Estados Unidos, como hicieron otras potencias capitalistas, trasladó sus industrias a la periferia, particularmente a China. Parecía un trato en la que todo el mundo ganaba: Estados Unidos y sus empresas se beneficiaban de la mano de obra barata, China recibía inversiones extranjeras, masificaba el empleo industrial, los consumidores estadounidenses gozaban de mercancías baratas. Estados Unidos esperaba que el sector servicios repusiera los empleos industriales perdidos, pero eso no sucedió así. El resultado fue una fuerza de trabajo precarizada laboral y salarialmente. En la segunda década del siglo XX, el 1% de la población en Estados Unidos controlaba casi el 40% de la riqueza mientras el 90% lo hacía solamente en 23%. Si a nivel externo es la decadencia imperial lo que impulsa al neofascismo trumpista, a nivel interno lo hace la rabia que provoca en el pueblo estadounidense la extinción del sueño americano.
Trump busca revertir las consecuencias indeseadas de la globalización neoliberal.
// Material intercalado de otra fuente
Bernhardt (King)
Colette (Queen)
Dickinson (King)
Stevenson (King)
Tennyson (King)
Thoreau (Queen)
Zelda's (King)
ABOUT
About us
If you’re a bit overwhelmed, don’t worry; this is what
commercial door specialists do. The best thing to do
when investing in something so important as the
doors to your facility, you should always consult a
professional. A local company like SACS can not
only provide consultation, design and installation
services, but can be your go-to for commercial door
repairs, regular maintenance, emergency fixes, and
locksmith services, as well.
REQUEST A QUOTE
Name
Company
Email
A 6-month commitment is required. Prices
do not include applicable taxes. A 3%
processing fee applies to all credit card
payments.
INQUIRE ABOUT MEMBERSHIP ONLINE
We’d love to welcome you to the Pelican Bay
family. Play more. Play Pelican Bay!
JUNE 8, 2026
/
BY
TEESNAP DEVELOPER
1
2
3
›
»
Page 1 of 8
La desindustrialización ha generado un enorme déficit comercial (alcanzó 375 mil millones de dólares en el primer mandato de Trump) particularmente con China, lo que ha provocado un gigantesco endeudamiento (pasó de 10.6 billones de dólares en 2010 a 20 billones al final de la década). China es poseedora de 1.3 billones de esta deuda. Hoy Trump en su discurso en Davos, exige a las demás potencias capitalistas invertir en Estados Unidos y con ello producir internamente lo que ahora compra además de expandir el empleo. Trump amenaza a esas potencias con aranceles a sus exportaciones si no le hacen caso. Su cometido es reindustrializar al país a través de impulsar la industria siderúrgica, la metalmecánica y la automotriz. He aquí la razón de su anuncio de que impulsará los vehículos de combustión interna, la derogación del Nuevo Trato Verde y su salida del Acuerdo de París que busca detener el calentamiento global. El resurgimiento del poder imperialista bien vale la probable extinción de la humanidad a fin de siglo.
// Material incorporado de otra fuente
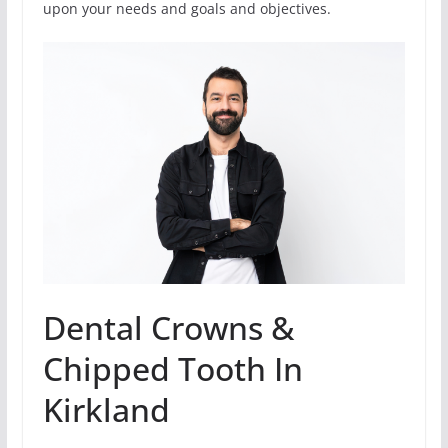
upon your needs and goals and objectives.
Dental Crowns &
Chipped Tooth In
Kirkland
He aquí el contexto del “espacio vital” trumpista. Y en ese lebensraun, se reafirma la visión de América Latina como “el patio trasero” y se recrudece el espíritu de la Doctrina Monroe. Nuevamente China aparece como factor de ese imperialismo recrudecido: mientras las importaciones estadounidenses en la región han caído un 50%, las importaciones de China se han triplicado al mismo tiempo que sus inversiones directas se han sextuplicado. América Latina es vista con razón por Washington como un enorme manantial de recursos naturales empezando por el petróleo y el oro de Venezuela. Además del gas, el litio, las tierras raras y el agua. El recrudecimiento del monroísmo hace necesario la supresión de los antiimperialismos de Cuba, Venezuela y Nicaragua, el abatimiento de los procesos progresistas en la región (únicos en el mundo) y el auspiciar el crecimiento de la derecha neofascista en la región,
El neofascismo trumpista no es pues un fenómeno circunstancial. Es producto de la necesidad de un capitalismo neoliberal cada vez más feroz porque cada vez es más depredador, expropiador y expoliador. Detrás del resurgimiento neofascista se encuentran las necesidades del gran capital como lo muestra la presencia en la toma de posesión de Trump de los hombres más ricos del mundo. Como en el fascismo clásico, el neofascismo trumpista es la respuesta a un imperio que se resiste a su declinación y a un enorme sector del pueblo estadounidense exasperado por la crisis neoliberal. Fascismo y neofascismo no son lo mismo ciertamente. Pero las consecuencias de este último para la humanidad serán iguales o peores.